Not a direct answer to the performance difference here, but I'll just note that these are rank-change views, not slice views. It wouldn't surprise me if rank-changes are less optimized compared to slices both in terms of creation and bulk communication.

@bradcray sorry about that, I totally forgot to answer it! All arrays are local, i.e. in the code snippets which I'm showing there is no communication involved. However, I have multiple locales operating on different buffers and that's where time per locale comes from.

I'm afraid I don't have a small piece of code to share which is readily available.

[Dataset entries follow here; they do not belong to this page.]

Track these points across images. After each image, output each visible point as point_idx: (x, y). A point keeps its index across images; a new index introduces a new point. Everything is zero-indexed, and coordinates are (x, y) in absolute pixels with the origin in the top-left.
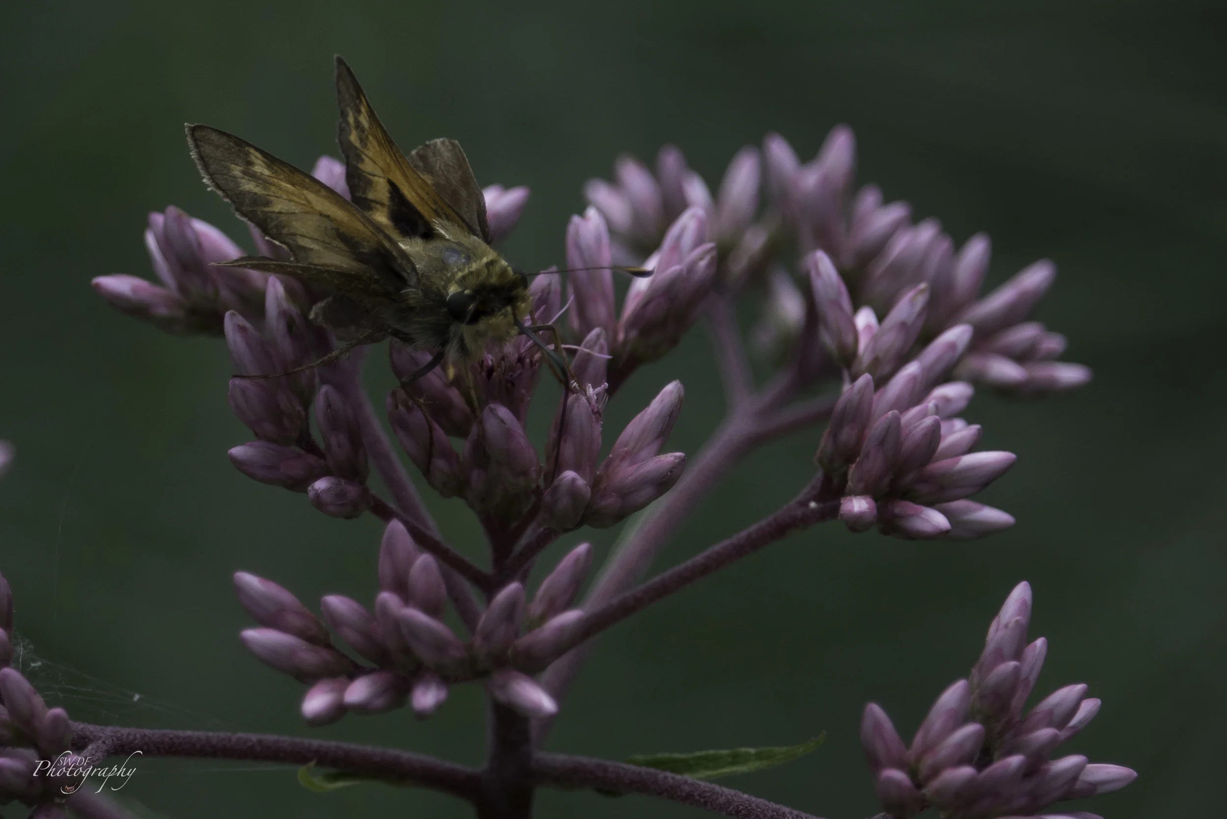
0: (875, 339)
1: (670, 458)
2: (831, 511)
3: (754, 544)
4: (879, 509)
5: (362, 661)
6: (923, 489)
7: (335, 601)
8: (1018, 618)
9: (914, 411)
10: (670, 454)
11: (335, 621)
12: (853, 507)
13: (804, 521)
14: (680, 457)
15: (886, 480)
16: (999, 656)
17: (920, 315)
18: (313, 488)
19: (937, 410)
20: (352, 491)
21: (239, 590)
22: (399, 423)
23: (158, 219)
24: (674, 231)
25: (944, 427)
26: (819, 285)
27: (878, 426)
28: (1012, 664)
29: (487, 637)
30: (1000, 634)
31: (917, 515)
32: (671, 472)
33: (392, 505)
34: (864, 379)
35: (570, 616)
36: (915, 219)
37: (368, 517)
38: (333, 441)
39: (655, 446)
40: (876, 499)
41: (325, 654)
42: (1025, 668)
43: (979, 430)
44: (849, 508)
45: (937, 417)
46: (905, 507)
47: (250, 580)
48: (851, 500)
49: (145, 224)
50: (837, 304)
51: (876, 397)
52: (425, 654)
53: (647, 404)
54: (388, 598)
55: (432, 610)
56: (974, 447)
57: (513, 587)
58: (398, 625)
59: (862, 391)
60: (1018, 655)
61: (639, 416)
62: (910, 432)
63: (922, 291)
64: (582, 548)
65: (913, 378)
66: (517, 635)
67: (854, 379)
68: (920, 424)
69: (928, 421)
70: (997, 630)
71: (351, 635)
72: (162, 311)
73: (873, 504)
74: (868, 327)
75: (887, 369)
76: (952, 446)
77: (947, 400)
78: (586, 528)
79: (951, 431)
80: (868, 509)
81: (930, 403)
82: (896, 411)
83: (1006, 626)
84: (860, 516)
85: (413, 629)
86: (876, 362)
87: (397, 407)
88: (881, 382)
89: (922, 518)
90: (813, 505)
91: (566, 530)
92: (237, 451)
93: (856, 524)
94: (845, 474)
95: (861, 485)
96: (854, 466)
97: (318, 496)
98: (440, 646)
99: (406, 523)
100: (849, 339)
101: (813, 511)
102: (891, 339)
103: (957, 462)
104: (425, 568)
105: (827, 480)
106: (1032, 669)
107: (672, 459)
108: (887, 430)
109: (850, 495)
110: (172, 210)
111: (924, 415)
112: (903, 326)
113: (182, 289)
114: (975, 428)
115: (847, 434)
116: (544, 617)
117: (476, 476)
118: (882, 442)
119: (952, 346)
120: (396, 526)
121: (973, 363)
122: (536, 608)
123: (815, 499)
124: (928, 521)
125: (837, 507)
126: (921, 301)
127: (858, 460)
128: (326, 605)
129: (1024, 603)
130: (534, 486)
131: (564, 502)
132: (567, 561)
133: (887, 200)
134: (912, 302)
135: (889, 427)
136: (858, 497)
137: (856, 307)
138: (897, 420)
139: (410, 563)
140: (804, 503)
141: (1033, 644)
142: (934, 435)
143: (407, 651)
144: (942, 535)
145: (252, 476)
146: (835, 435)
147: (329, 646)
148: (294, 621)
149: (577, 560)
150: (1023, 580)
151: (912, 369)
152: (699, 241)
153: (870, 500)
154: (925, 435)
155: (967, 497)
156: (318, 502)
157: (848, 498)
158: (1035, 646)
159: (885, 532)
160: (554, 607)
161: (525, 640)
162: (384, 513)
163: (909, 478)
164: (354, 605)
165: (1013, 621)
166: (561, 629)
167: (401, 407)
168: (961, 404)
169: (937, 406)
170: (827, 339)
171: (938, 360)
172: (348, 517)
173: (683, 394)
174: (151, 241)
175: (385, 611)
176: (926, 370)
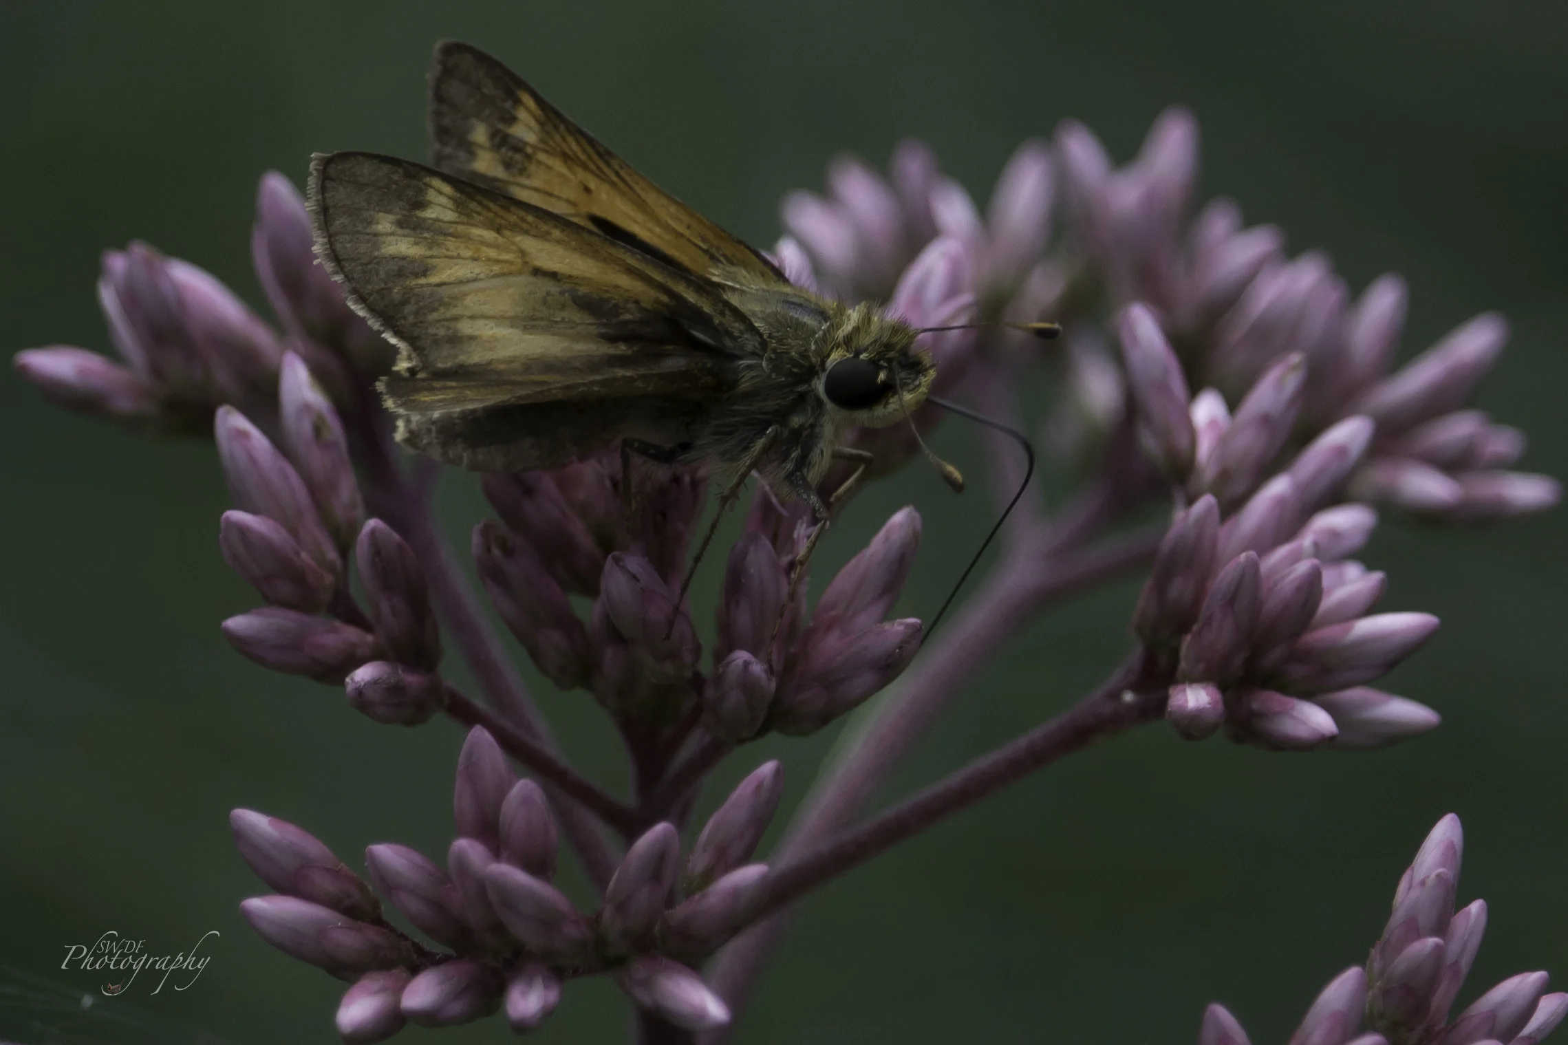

I did just try to run with one locale and CHPL_RT_NUM_THREADS_PER_LOCALE=4 such that there is one qthread running per physical core, and forall loop still has huge effect on performance.

@bradcray I have an example for you to play with:

use Time;
use Random;

config const N = 100000;
config const M = 8;
config const iterations = 100;
config param algorithm = 0;

proc distributeBasedOnHash(const ref array : [?D] ?eltType,
                            const ref hashes : [] int,
                            ref timer : Timer) where (D.rank == 2) {
  const numVectors = D.dim(0).size;
  const size = D.dim(1).size;
  var buffer : [0 .. numLocales - 1, 0 .. size - 1, 0 .. numVectors - 1] eltType = noinit;
  var offsets : [LocaleSpace] int;
  for i in 0 .. size - 1 {
    const hash = hashes[i];
    timer.start();
    if (algorithm == 0) {
      for k in 0 .. numVectors - 1 {
        buffer[hash, offsets[hash], k] = array[k, i];
      }
    }
    else if (algorithm == 1) {
      forall k in 0 .. numVectors - 1 {
        buffer[hash, offsets[hash], k] = array[k, i];
      }
    }
    else {
      assert(false);
    }
    timer.stop();
    offsets[hash] += 1;
  }
  return (buffer, offsets);
}

proc main() {
  var array : [0 ..# M, 0 ..# N] real;
  var hashes : [0 ..# N] int;
  fillRandom(hashes);
  hashes %= numLocales;

  var timer = new Timer();
  var (buffer, offsets) = distributeBasedOnHash(array, hashes, timer);
  writeln("Took ", timer.elapsed());
}

then on my laptop I get:

CHPL_TARGET_CPU=native chpl --fast -s algorithm=0 -o copying copying.chpl
CHPL_RT_NUM_THREADS_PER_LOCALE=4 ./copying -nl 1
# ==> 0.014
CHPL_TARGET_CPU=native chpl --fast -s algorithm=1 -o copying copying.chpl
CHPL_RT_NUM_THREADS_PER_LOCALE=4 ./copying -nl 1
# ==> 0.16

Oh, that's a really good point Engin, I'd completely overlooked that. Indexing into rank-change arrays currently is definitely more expensive, I believe. So a thing to try then as another point of comparison might be:

const off = localOffsets[hash];
localBuffer[hash..hash, off..off, ..] = arrayChunk[.., i..i];

-Brad

Hm... it does not compile: rank mismatch in array assignment

Oh shoot, you're right, I'm multitasking too much.